◆ Requirement 1 ◆
Answer these questions about the review of the Caland and Lin shows:
(a) In what year and city was Huguette Caland born?
(b) How many canvases from Bribes de corps are in the Arts Club display?
(c) Which venue is showing Hai-Wen Lin's origami models?
________________
How Huguette Caland and Hai-Wen Lin Listen to the Body


CHICAGO — Two of the most delightful solo shows up in Chicago right now concern human bodies. Both are playful and witty, full of bright color and unexpected shapes. One gleefully declares itself corporeal: Huguette Caland’s Bribes de corps, a series of whimsical and abstracted body parts painted in the 1970s, on view at the Arts Club. The other makes no such claims. And yet, Petal Fold, Rabbit Ear, Inside Reverse, an exhibit at Compound Yellow of idiosyncratic origami models recently made by Hai-Wen Lin, has a relationship to human anatomy just as important.
Art need not explicitly state its concerns, though it may. Subtlety and obscurantism fall within the bounds of artistic prerogative, as do boldness and explicitness, and artists have no obligation to choose one mode over another. There are enough reasons to take one’s pick, from aesthetic preference to emotional necessity to political and cultural imperatives.
Caland, who was born in Beirut in 1931, led a life whose forthright, feministic pleasure-seeking radiates from her canvases. The daughter of Lebanon’s first post-independence president, she took up art making in her 30s, left her husband, lover, and children for Paris, found there another lover, collaborated with Pierre Cardin on a line of caftans, and later moved to Venice Beach, California, all along the way keeping her family devoted and her home studio open to social gatherings. Though she struggled professionally for most of her career, she was rediscovered in her 80s, with star turns in various biennials. The interest has only grown since her death in 2019, with retrospectives at the Drawing Center in New York and, just this past summer, at the Reina Sofia in Madrid. Art historian Hannah Feldman, who curated the latter, also put together the Arts Club display, which focuses on Caland’s best known body of work.

Bribes de corps means “body bits” in English, and it is an apt descriptor for most of the 27 canvases included here. Caland painted them between 1968 and 1980, and they are exuberant, amusing, poppish, and sexy. But it’s a silly, clever eroticism, like two large, rosy color field paintings that take a while to reveal that they are also fleshy buttocks sitting on the canvases’ edges, or a small tondo with mysterious black, white, and red shapes that could be a penis meeting a vulva. Several paintings play with the limits of facial and gender recognition, as features resolve from the geometric to the genital to the physiognomic. Or don’t: in any other context, some of these pictures would be plain abstraction, but here two lime blobs on a lemon ground very nearly touch and the effect is electric, like knees grazing under a table. An angular, creamy composition conjures the curve of a torso with a raised arm or maybe a pert breast. A huge white canvas is bordered by a set of quivering, hot pink lines, telling a body-positive joke on hard-edge abstraction and minimalism.
Geometric purists and aesthetic prudes can doubt all they want about the erotic content of the above, but there’s no denying the naughtiness of the tiny scenes Caland doodled with the finest of brushes across a handful of her paintings. Think Shel Silverstein but happier and for adults only. Likewise, her transformation of pale abstract forms, by way of a pair of red lips or some well-placed shading, into something that shifts lustily between face, body, and land mass.
________________
◆ Requirement 2 ◆
In the records, from the first line through the line holding "conductores y vehículos.", inclusive, replace "Panoramica" with "Panorama". Return only those lines, with nothing else changed.

◆ Dataset records ◆
________________
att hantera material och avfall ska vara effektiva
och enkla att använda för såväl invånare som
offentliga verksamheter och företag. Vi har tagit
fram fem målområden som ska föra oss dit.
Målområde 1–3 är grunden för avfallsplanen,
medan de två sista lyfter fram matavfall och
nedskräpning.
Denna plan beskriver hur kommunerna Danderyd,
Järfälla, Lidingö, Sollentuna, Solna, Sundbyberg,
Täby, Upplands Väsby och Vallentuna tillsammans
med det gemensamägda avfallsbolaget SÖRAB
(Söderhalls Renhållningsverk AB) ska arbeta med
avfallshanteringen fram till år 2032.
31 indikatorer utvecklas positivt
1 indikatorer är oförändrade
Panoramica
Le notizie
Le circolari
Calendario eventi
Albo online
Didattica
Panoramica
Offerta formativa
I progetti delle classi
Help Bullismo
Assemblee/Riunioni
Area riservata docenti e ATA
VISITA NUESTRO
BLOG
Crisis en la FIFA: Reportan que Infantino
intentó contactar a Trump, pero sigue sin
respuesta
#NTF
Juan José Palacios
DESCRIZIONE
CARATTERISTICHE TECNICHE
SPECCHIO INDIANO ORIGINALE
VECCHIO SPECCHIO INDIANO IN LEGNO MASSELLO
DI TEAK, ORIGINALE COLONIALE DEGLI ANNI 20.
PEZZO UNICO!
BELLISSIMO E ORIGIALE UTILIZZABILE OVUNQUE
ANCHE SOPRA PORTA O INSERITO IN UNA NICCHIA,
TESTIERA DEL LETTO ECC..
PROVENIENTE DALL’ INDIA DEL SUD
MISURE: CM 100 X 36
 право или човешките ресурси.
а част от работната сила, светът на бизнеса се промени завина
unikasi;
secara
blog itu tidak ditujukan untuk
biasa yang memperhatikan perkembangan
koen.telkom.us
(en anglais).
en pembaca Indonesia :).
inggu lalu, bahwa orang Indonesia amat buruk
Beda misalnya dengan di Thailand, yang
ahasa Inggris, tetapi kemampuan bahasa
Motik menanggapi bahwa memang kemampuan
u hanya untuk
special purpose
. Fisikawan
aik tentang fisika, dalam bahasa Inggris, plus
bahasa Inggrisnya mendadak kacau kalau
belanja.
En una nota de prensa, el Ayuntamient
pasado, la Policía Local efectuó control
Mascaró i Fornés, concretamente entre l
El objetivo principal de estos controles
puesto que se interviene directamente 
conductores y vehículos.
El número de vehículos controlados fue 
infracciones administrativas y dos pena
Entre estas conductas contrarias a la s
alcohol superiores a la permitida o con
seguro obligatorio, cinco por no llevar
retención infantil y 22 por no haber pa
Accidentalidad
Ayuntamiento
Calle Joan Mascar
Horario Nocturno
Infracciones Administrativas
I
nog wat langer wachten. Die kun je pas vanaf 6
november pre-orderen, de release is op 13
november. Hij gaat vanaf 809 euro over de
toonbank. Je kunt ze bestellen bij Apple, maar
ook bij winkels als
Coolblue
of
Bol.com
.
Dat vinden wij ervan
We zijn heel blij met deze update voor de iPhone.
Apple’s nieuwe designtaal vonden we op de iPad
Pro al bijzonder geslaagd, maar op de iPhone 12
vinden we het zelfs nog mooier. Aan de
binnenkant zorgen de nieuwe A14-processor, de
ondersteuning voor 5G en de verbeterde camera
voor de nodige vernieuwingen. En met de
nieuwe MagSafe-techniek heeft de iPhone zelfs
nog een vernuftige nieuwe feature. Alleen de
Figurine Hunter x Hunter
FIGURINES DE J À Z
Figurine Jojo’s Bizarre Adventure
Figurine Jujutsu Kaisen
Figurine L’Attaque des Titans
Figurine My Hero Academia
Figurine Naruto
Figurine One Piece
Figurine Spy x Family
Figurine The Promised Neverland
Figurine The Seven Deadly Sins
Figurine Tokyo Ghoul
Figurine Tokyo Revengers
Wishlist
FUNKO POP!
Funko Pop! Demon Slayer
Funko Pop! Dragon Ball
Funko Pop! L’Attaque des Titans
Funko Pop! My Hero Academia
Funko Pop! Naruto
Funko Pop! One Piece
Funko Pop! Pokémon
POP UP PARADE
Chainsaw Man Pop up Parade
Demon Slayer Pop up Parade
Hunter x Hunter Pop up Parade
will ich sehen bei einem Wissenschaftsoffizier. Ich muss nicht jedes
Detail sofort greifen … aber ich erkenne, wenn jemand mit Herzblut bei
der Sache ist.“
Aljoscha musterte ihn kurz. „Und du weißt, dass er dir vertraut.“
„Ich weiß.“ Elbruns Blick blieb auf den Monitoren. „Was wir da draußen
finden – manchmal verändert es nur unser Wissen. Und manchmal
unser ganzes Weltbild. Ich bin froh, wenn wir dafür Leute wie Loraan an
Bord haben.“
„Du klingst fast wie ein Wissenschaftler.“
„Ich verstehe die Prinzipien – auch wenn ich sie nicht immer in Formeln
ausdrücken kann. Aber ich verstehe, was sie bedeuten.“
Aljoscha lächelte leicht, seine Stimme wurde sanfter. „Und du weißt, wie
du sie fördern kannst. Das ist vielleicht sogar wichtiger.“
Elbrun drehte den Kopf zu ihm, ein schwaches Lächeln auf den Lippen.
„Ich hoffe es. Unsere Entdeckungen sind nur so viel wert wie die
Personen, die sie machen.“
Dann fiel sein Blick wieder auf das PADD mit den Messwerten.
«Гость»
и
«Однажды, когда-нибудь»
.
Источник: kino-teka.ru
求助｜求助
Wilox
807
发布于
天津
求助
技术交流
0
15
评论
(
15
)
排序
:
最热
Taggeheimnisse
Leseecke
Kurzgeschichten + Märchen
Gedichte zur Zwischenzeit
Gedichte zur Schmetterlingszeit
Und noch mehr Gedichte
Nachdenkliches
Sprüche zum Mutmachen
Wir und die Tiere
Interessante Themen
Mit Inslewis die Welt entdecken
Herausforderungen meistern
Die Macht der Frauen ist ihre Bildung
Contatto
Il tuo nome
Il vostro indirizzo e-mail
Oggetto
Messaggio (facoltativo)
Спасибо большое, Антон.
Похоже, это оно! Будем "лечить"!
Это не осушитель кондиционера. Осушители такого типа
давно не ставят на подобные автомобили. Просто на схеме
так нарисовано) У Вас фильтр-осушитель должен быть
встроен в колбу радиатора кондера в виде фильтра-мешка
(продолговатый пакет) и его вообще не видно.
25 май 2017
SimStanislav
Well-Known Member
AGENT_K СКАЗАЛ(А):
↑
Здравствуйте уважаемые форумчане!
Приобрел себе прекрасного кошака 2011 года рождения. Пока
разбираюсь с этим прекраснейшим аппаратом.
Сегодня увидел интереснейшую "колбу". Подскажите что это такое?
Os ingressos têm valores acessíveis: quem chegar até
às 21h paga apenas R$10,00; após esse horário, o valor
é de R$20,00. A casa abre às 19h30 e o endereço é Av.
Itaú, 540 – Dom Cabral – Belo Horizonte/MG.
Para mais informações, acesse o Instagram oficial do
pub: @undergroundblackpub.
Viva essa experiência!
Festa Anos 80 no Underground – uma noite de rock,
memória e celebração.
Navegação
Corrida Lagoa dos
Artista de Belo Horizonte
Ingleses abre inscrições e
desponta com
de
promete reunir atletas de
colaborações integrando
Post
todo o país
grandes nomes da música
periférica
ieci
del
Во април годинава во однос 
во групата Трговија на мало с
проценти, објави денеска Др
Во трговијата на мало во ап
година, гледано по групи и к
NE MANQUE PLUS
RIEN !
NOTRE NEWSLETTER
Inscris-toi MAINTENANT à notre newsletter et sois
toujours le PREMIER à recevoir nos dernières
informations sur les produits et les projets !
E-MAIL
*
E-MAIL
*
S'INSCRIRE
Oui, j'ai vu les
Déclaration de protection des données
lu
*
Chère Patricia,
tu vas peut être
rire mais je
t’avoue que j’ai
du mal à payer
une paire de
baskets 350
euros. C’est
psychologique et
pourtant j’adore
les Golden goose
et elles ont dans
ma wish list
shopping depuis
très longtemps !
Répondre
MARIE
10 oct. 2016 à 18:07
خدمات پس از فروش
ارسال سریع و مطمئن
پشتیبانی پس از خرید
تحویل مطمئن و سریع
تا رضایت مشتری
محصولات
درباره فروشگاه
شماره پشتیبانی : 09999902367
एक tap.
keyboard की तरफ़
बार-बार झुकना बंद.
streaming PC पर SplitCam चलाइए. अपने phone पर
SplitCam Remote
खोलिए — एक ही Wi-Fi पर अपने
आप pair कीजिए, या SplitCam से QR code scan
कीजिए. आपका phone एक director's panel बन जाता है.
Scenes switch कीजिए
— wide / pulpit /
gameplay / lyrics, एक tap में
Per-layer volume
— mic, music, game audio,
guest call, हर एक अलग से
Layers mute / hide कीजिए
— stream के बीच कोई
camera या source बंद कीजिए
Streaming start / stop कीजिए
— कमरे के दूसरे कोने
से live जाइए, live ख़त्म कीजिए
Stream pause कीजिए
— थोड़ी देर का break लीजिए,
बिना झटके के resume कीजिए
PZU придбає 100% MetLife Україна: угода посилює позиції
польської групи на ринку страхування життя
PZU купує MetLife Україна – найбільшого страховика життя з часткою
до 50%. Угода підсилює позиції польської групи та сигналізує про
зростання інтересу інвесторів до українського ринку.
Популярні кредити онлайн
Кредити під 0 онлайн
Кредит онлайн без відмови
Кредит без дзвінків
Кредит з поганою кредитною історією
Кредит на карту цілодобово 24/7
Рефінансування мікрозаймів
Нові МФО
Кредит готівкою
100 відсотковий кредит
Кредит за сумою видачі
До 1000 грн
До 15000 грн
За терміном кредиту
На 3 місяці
________________
◆ Response 1 ◆
(a) 1931, in Beirut
(b) 27
(c) Compound Yellow

◆ Response 2 ◆
att hantera material och avfall ska vara effektiva
och enkla att använda för såväl invånare som
offentliga verksamheter och företag. Vi har tagit
fram fem målområden som ska föra oss dit.
Målområde 1–3 är grunden för avfallsplanen,
medan de två sista lyfter fram matavfall och
nedskräpning.
Denna plan beskriver hur kommunerna Danderyd,
Järfälla, Lidingö, Sollentuna, Solna, Sundbyberg,
Täby, Upplands Väsby och Vallentuna tillsammans
med det gemensamägda avfallsbolaget SÖRAB
(Söderhalls Renhållningsverk AB) ska arbeta med
avfallshanteringen fram till år 2032.
31 indikatorer utvecklas positivt
1 indikatorer är oförändrade
Panorama
Le notizie
Le circolari
Calendario eventi
Albo online
Didattica
Panorama
Offerta formativa
I progetti delle classi
Help Bullismo
Assemblee/Riunioni
Area riservata docenti e ATA
VISITA NUESTRO
BLOG
Crisis en la FIFA: Reportan que Infantino
intentó contactar a Trump, pero sigue sin
respuesta
#NTF
Juan José Palacios
DESCRIZIONE
CARATTERISTICHE TECNICHE
SPECCHIO INDIANO ORIGINALE
VECCHIO SPECCHIO INDIANO IN LEGNO MASSELLO
DI TEAK, ORIGINALE COLONIALE DEGLI ANNI 20.
PEZZO UNICO!
BELLISSIMO E ORIGIALE UTILIZZABILE OVUNQUE
ANCHE SOPRA PORTA O INSERITO IN UNA NICCHIA,
TESTIERA DEL LETTO ECC..
PROVENIENTE DALL’ INDIA DEL SUD
MISURE: CM 100 X 36
 право или човешките ресурси.
а част от работната сила, светът на бизнеса се промени завина
unikasi;
secara
blog itu tidak ditujukan untuk
biasa yang memperhatikan perkembangan
koen.telkom.us
(en anglais).
en pembaca Indonesia :).
inggu lalu, bahwa orang Indonesia amat buruk
Beda misalnya dengan di Thailand, yang
ahasa Inggris, tetapi kemampuan bahasa
Motik menanggapi bahwa memang kemampuan
u hanya untuk
special purpose
. Fisikawan
aik tentang fisika, dalam bahasa Inggris, plus
bahasa Inggrisnya mendadak kacau kalau
belanja.
En una nota de prensa, el Ayuntamient
pasado, la Policía Local efectuó control
Mascaró i Fornés, concretamente entre l
El objetivo principal de estos controles
puesto que se interviene directamente 
conductores y vehículos.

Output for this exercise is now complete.